▸ Your task: Search the data below for the string "assign". Extract every line that contains it.
(Beginning of The records)
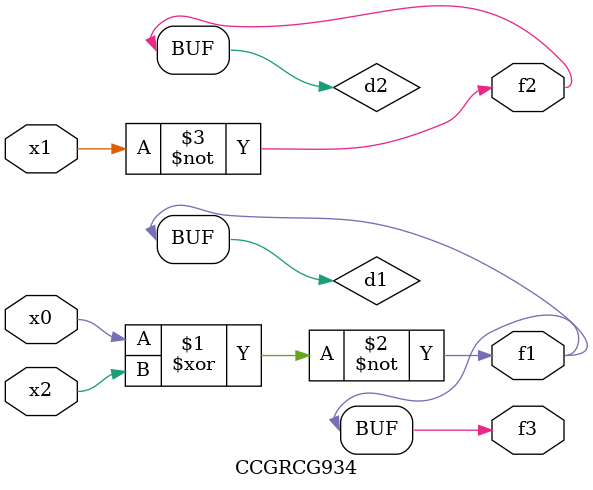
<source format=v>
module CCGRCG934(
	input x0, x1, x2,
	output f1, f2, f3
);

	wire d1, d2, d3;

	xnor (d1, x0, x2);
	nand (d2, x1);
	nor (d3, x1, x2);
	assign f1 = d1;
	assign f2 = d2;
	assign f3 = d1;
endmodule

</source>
(End of The records)
(Beginning of The records)
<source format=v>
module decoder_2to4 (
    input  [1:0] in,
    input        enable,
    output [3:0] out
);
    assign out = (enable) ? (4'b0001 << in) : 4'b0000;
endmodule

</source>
(End of The records)
▸ Task response:
	assign f1 = d1;
	assign f2 = d2;
	assign f3 = d1;
    assign out = (enable) ? (4'b0001 << in) : 4'b0000;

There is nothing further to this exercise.